CHAPTER LVI

DOUBTS CLEARED AT LAST

Many a painting has been handed down to posterity whose features bore not a tithe of the interest presented at that moment in the old hall of the Trevlyns. The fine figure of the stranger, standing with the air of a chieftain, conscious of his own right; the keen gaze of Miss Diana, regarding him with puzzled equanimity; and the slow horror of conviction that was rising to the face of Mr. Chattaway. Behind all, stealing in by a side-door, came the timid steps, the pale questioning looks of Mrs. Chattaway, not yet certain whether the intruder was an earthly or a ghostly visitor.

Mr. Chattaway was the first to recover himself. He looked at the stranger with a face that strove to be haughty, and would have given the whole world to possess the calm equanimity of the Trevlyns, the unchanged countenance of Miss Diana; but his leaden face wore its worst and greenest tinge, his lips quivered as he spoke—and he was conscious of it.

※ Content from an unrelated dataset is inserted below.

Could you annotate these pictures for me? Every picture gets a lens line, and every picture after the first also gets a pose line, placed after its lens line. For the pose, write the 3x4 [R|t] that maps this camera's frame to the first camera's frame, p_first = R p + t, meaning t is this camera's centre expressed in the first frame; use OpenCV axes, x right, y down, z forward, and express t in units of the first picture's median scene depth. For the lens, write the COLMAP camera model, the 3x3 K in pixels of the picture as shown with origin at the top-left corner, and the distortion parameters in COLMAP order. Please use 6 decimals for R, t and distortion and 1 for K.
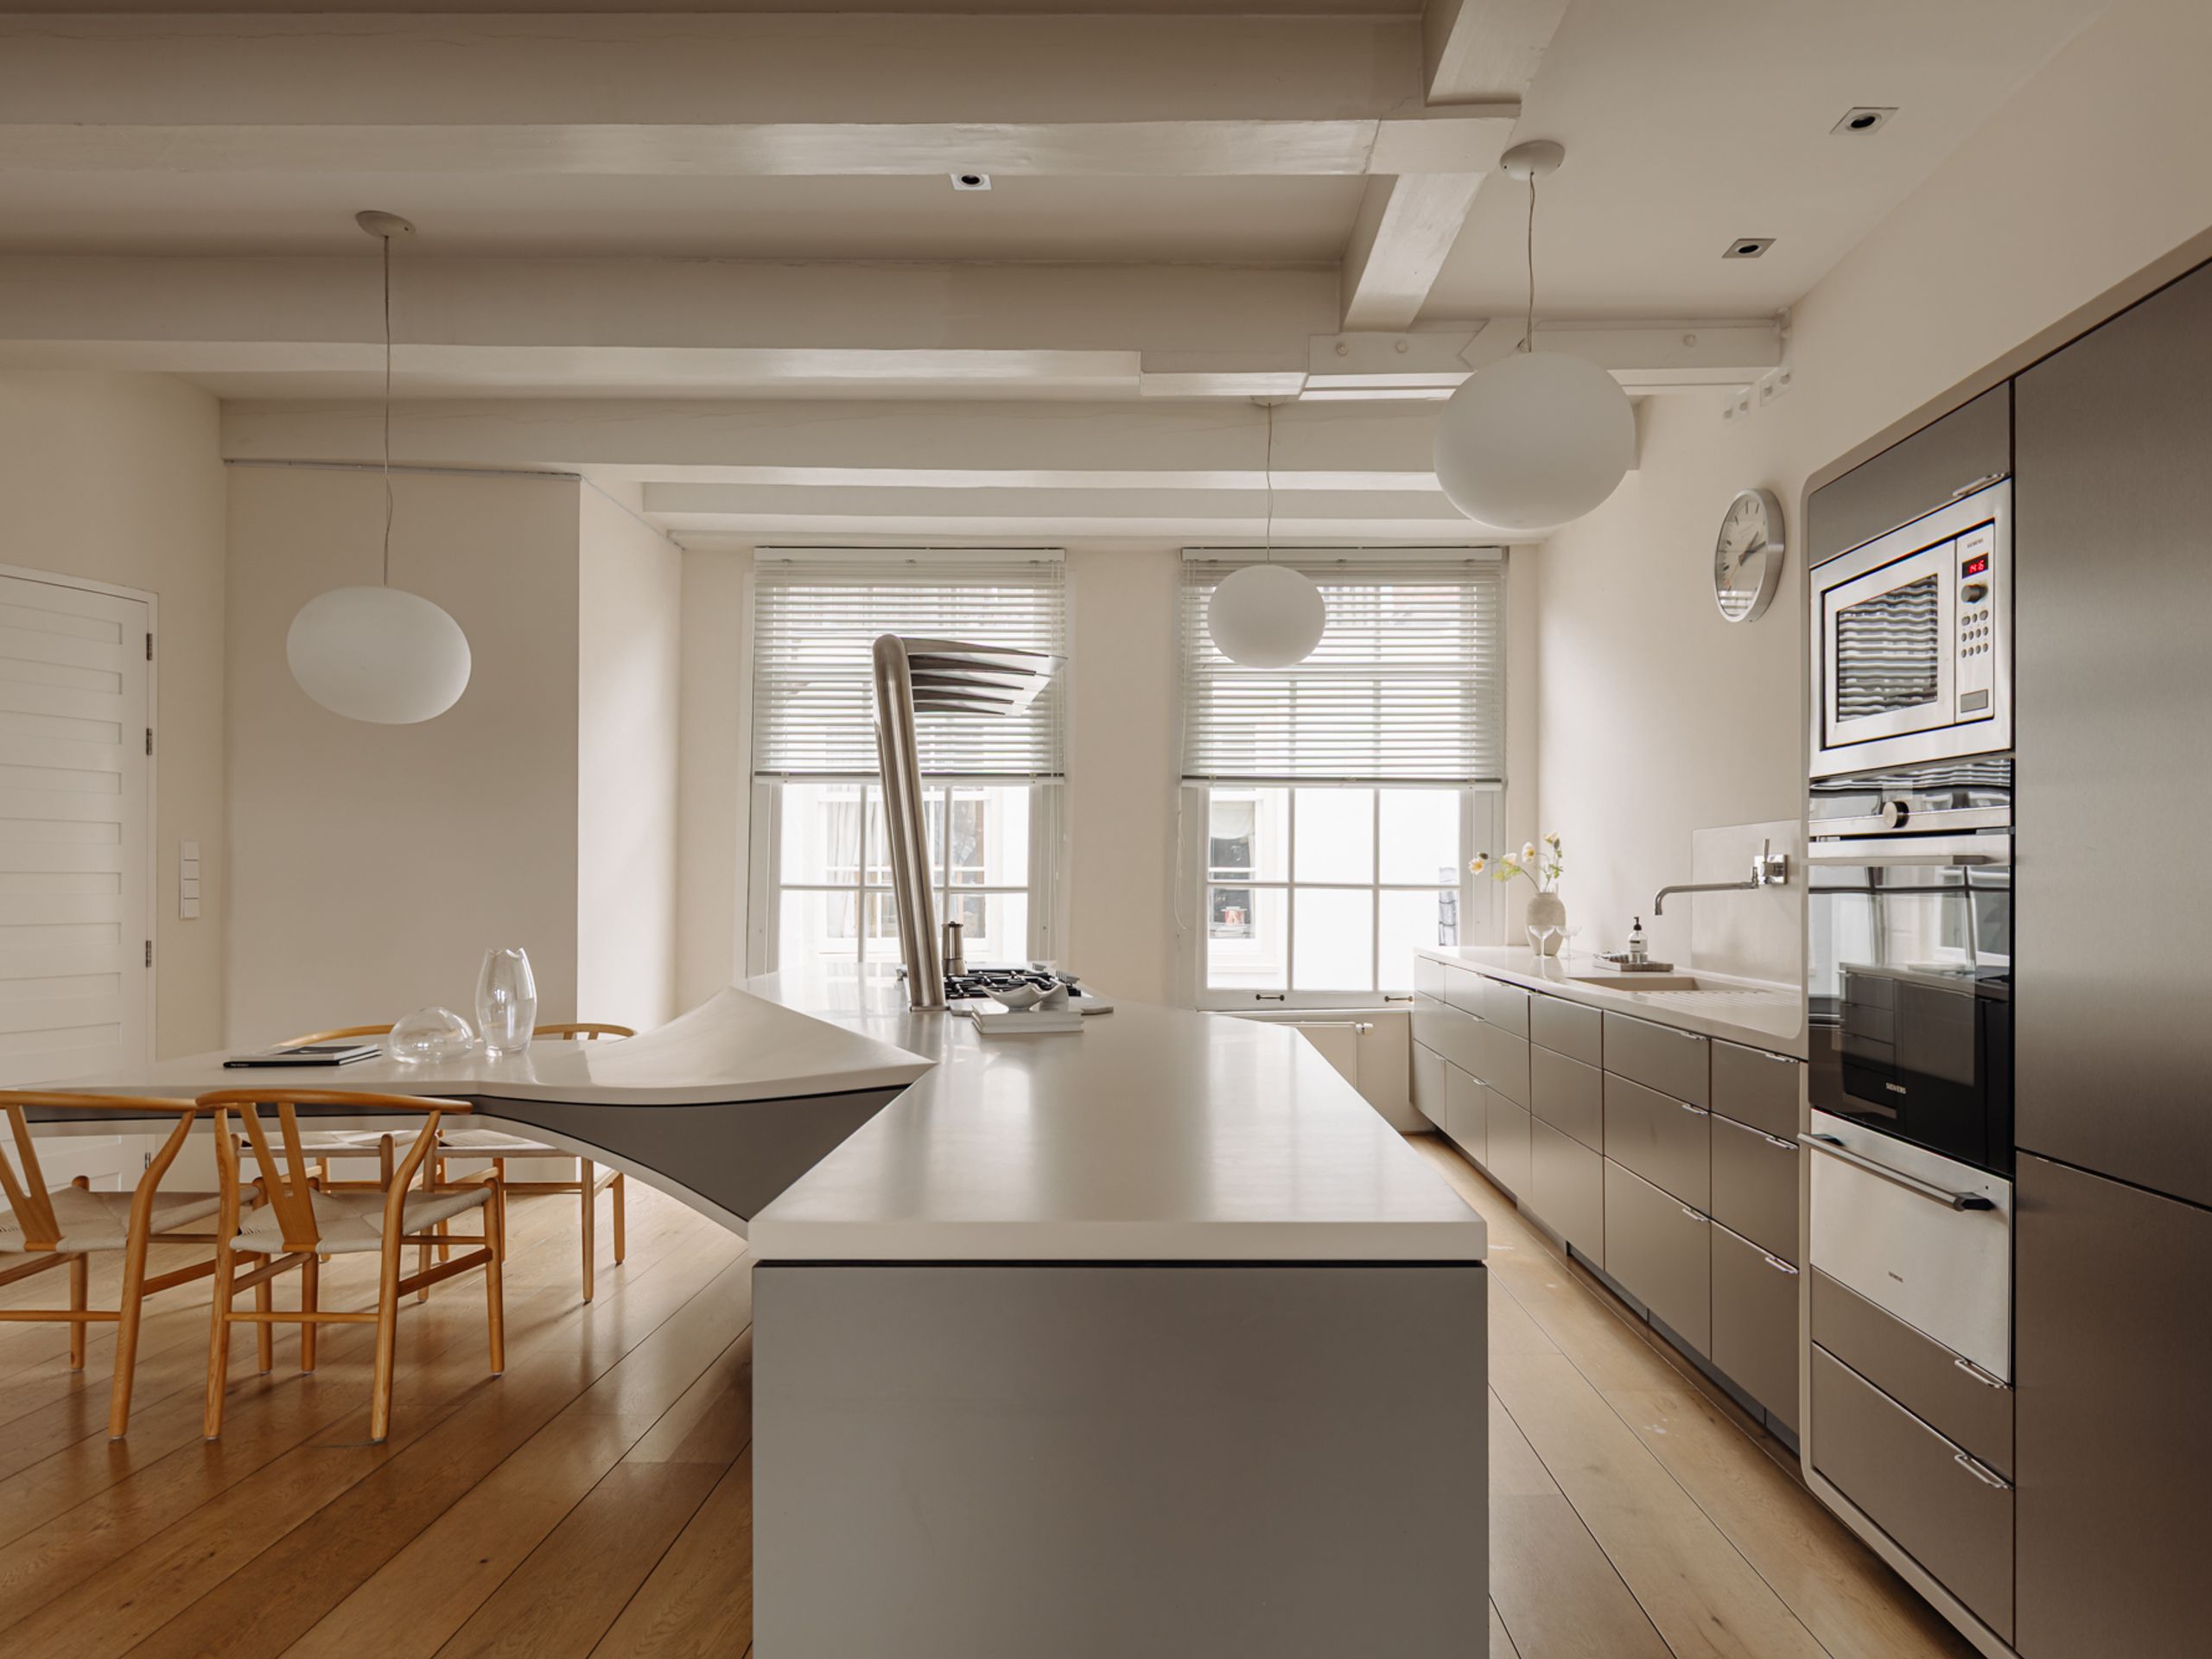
lens RADIAL K [[1384.0, 0, 1160.6], [0, 1384.0, 892.4], [0, 0, 1]] dist [0.010117, -0.002385]
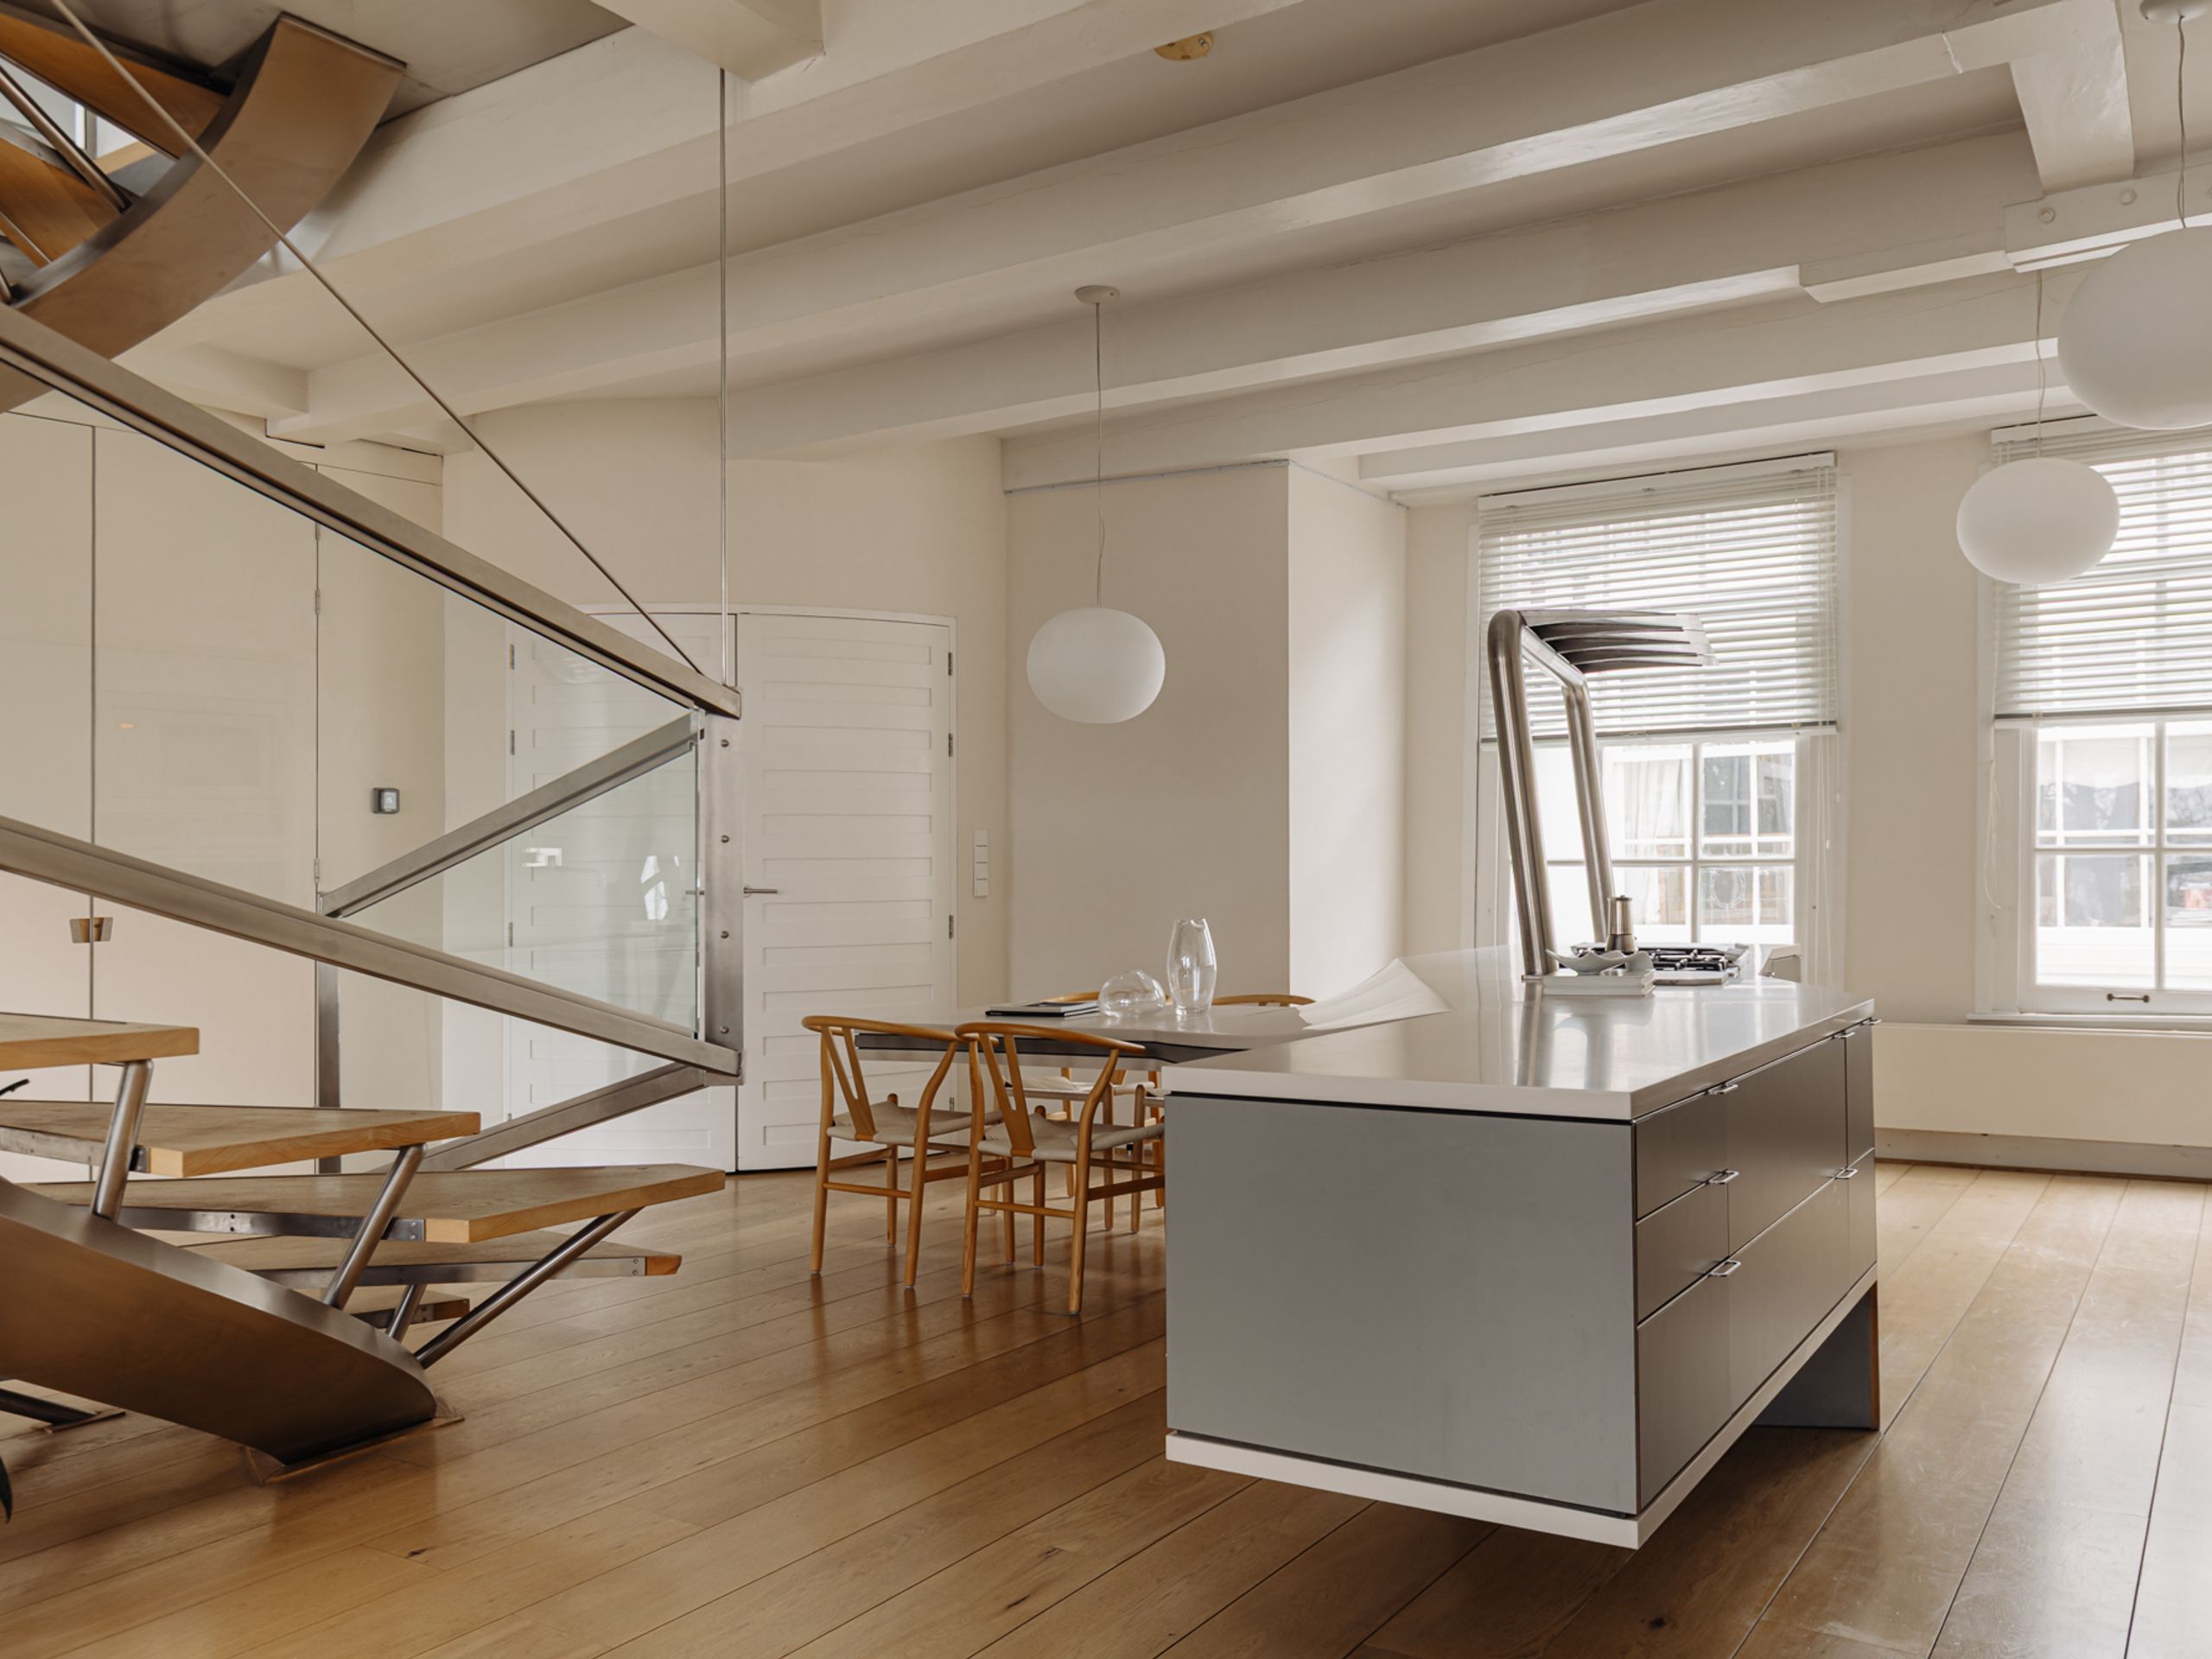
lens RADIAL K [[1762.1, 0, 1107.2], [0, 1762.1, 839.8], [0, 0, 1]] dist [0.003489, 0.016093]
pose [[0.841680, -0.021814, -0.539535, 0.234285], [0.011552, 0.999682, -0.022397, 0.007423], [0.539852, 0.012619, 0.841665, -0.226153]]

"Who do you say you are? Squire Trevlyn? He has been in his grave long ago. We do not tolerate impostors here."

"I hope you do not," was the reply of the stranger, turning his face full on the speaker. "I will not in future, I can tell you that. True, James Chattaway: one Squire Trevlyn is in his grave; but he lives again in me. I am Rupert Trevlyn, and Squire of Trevlyn Hold."

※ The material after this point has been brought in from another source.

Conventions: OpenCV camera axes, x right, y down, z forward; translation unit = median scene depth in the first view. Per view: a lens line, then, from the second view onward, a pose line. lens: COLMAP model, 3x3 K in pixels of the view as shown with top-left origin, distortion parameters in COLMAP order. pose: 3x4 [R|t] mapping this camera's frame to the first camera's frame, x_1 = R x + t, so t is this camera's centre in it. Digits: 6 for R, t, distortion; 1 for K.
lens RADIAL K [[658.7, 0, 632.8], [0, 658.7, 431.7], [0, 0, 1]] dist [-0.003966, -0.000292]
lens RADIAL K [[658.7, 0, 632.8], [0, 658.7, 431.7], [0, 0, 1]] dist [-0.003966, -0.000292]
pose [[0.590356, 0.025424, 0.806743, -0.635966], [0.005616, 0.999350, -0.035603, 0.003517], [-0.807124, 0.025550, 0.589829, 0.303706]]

Yes, it was Rupert Trevlyn. The young Rupert Trevlyn of the old days; the runaway heir. He, whom they had so long mourned as dead (though perhaps none had mourned very greatly), had never died, and now had come home, after all these years, to claim his own.

Mr. Chattaway backed against the wall, and stood staring with his livid face. To contend was impossible. To affect to believe that it was not Rupert Trevlyn and the true heir, next in legal succession to his father, the old Squire, would have been child's play. The well-remembered features of Rupert grew upon his memory one by one. Putting aside that speaking likeness to the Squire, to the Trevlyns generally, Mr. Chattaway, now that the first moments of surprise were over, would himself have recognised him. He needed not the acknowledgment of Miss Diana, the sudden recognition of his wife, who darted forward, uttering her brother's name, and fell sobbing into his arms, to convince him that it was indeed Rupert Trevlyn, the indisputable master from henceforth of Trevlyn Hold.

He leaned against the wall, and took in all the despair of his position. The latent fear so long seated in his heart, that he would some time lose Trevlyn Hold, had never pointed to this. In some far-away mental corner Chattaway had vaguely looked forward to lawsuits and contentions between him and its claimant, poor Rupert, son of Joe. He had fancied that the lawsuits might last for years, he meanwhile keeping possession, perhaps up to the end. Never had he dreamed that it would suddenly be wrested from him by indisputable right; he had never believed that he himself was the usurper; that a nearer and direct heir, the Squire's son, was in existence. The Squire's will, leaving Trevlyn Hold to his eldest son, had never been cancelled.

And this was the explanation of the letters from Connell, Connell and Ray, which had so annoyed Mr. Chattaway and puzzled his wife. "Rupert Trevlyn was about to take up his own again—as Squire of Trevlyn Hold." True; but it was this Rupert Trevlyn, not that one.